発表会で披露されたヌヴォラーリの実車プロトタイプは、F1マシンやコンセプトCで見られるアウディのシグネチャーカラー「チタニウム」で仕上げられていた。

特に注目すべきは、車体後部に配置されたアウディのフォーシルバーリングスで、アルミニウムから削り出し、カーボンファイバー製のボディワークに埋め込まれている。

シンプルさを追求したインテリア

インテリアもまた、アウディが新たに重視するシンプルさを体現しており、「ドライバー中心のアプローチ」と称する設計となっている。主要な機能はすべて、ドライバーの視界内に配置されている。

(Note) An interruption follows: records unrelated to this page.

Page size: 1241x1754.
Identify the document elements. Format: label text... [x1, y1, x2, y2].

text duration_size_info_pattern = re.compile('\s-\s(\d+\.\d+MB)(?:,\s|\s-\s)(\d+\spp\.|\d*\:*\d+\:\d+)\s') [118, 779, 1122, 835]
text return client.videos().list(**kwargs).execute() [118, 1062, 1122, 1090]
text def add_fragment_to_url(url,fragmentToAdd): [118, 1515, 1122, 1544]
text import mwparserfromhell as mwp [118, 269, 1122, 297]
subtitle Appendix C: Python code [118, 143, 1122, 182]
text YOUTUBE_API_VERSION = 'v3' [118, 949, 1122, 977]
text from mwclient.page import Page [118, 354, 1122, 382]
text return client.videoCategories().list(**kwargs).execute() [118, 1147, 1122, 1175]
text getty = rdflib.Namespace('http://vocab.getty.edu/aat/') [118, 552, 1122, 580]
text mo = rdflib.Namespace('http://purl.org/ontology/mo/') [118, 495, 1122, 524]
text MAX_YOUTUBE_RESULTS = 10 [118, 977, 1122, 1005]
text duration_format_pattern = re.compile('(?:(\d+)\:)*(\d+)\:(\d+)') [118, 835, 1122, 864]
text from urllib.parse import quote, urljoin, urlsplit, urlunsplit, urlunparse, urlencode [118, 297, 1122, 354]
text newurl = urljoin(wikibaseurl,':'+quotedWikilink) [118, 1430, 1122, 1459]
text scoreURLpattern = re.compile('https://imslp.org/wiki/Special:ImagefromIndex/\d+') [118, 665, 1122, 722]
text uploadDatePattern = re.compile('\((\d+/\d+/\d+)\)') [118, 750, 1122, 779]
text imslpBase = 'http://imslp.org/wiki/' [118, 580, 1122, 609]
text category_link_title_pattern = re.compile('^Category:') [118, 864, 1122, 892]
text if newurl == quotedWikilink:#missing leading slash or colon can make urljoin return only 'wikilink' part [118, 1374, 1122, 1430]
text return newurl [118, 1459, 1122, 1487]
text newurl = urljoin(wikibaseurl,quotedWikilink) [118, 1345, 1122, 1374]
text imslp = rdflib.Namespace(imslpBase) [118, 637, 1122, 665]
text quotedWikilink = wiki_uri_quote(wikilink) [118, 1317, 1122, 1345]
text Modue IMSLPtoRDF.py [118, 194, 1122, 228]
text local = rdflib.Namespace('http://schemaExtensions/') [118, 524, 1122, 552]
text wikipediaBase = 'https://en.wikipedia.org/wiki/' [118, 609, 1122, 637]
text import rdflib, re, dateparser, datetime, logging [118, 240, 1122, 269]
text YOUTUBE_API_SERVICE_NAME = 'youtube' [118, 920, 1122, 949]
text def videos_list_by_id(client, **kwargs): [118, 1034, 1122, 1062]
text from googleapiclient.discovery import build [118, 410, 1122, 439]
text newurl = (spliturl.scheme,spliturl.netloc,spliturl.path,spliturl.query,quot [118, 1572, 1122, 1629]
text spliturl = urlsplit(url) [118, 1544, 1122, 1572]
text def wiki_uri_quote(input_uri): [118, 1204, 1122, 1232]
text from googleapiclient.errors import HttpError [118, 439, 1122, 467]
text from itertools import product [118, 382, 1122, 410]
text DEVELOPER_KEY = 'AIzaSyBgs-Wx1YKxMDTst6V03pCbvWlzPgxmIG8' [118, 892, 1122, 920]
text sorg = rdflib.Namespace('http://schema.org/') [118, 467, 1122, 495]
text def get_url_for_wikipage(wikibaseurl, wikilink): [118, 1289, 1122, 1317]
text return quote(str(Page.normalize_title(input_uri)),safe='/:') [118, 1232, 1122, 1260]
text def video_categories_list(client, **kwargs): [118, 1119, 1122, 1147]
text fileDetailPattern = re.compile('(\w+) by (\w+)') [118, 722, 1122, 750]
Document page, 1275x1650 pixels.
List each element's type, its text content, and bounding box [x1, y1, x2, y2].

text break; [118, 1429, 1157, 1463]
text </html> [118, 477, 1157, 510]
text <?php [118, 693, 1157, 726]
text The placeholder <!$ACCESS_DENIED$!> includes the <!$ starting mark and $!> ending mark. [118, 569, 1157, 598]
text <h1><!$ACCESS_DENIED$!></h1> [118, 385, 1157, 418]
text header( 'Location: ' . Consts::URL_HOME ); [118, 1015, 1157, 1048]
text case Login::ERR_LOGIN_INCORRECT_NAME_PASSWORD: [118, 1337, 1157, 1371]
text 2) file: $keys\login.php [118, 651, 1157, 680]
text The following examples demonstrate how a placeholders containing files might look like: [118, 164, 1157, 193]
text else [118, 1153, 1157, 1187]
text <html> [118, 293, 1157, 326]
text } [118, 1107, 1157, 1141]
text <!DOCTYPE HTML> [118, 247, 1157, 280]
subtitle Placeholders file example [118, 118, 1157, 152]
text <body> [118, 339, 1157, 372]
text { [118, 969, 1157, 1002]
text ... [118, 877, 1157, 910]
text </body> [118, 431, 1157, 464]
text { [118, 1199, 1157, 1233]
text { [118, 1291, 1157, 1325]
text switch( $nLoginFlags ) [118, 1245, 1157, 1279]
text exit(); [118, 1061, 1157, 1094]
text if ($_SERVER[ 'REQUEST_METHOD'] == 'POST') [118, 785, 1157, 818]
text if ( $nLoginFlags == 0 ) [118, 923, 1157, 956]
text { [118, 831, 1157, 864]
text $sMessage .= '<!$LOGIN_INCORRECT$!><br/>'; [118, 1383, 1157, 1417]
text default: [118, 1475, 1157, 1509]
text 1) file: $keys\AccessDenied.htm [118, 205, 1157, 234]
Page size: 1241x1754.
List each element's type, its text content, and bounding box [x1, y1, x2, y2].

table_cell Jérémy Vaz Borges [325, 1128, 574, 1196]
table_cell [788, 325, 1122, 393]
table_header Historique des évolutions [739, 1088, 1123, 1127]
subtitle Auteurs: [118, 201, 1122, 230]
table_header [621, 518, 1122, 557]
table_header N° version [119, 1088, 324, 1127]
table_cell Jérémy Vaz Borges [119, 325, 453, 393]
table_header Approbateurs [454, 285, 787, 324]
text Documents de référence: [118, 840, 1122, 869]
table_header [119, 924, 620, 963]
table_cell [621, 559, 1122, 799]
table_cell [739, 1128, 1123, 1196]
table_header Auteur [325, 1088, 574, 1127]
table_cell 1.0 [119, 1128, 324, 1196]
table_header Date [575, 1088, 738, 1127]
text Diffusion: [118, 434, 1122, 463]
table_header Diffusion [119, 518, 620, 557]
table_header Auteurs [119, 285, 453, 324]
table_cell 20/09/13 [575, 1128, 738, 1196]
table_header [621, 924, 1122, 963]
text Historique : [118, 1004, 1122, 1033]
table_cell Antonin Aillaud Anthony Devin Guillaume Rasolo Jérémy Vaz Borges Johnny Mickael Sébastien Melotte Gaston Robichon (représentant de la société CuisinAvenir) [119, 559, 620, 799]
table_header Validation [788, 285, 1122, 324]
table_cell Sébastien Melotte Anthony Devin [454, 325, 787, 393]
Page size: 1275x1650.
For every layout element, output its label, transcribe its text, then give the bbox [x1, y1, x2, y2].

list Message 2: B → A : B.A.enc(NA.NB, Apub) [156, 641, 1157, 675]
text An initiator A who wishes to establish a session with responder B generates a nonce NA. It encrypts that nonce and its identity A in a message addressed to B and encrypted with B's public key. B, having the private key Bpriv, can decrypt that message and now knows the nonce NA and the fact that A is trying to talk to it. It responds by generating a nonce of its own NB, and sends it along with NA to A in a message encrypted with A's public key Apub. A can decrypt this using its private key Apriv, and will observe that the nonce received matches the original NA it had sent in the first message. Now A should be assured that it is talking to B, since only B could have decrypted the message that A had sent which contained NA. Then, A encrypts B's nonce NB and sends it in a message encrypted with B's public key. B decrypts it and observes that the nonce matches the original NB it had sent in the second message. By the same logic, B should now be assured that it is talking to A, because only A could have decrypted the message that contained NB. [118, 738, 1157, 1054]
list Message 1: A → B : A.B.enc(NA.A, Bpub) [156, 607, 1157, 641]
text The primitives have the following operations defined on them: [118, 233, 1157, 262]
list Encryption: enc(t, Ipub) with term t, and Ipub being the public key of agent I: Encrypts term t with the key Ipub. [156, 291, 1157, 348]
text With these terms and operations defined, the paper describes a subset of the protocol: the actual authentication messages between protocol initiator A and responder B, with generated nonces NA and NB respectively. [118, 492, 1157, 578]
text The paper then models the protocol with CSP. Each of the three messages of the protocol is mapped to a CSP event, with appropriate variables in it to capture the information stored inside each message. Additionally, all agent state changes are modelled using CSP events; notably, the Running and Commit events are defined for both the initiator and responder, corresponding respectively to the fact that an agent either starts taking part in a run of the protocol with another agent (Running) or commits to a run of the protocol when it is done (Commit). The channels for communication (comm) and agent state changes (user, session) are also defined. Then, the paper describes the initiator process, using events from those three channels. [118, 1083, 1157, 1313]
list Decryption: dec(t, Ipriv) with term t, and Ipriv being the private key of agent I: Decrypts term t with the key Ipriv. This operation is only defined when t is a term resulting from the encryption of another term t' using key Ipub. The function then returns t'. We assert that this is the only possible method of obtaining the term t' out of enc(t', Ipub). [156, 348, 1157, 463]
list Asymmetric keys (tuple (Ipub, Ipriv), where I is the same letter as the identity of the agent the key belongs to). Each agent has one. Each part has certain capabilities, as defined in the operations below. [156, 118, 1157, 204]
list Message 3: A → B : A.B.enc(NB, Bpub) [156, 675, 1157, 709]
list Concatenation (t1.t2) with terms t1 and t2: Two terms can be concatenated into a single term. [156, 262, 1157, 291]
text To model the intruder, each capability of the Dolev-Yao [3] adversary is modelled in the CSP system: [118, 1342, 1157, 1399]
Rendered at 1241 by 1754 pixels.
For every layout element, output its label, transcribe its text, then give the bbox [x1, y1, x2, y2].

車内の各種操作系に用いられるカラーアクセントは、1930年代後半にタツィオ・ヌヴォラーリ氏が駆ったアウトウニオン・タイプCレーサーから着想を得ている。


アウディ・ヌヴォラーリ    アウディ

キャビンは色を用いて2つのゾーンに分けられている。前部は集中力を高めるというダークなトーン、後部は「シャドウ・デューン」と呼ばれる明るいトーンで仕上げられている。

ヌヴォラーリの価格詳細は公表されていないが、50万ポンド(約1億円)前後になると予想される。限定499台で、2027年前半に納車開始予定だ。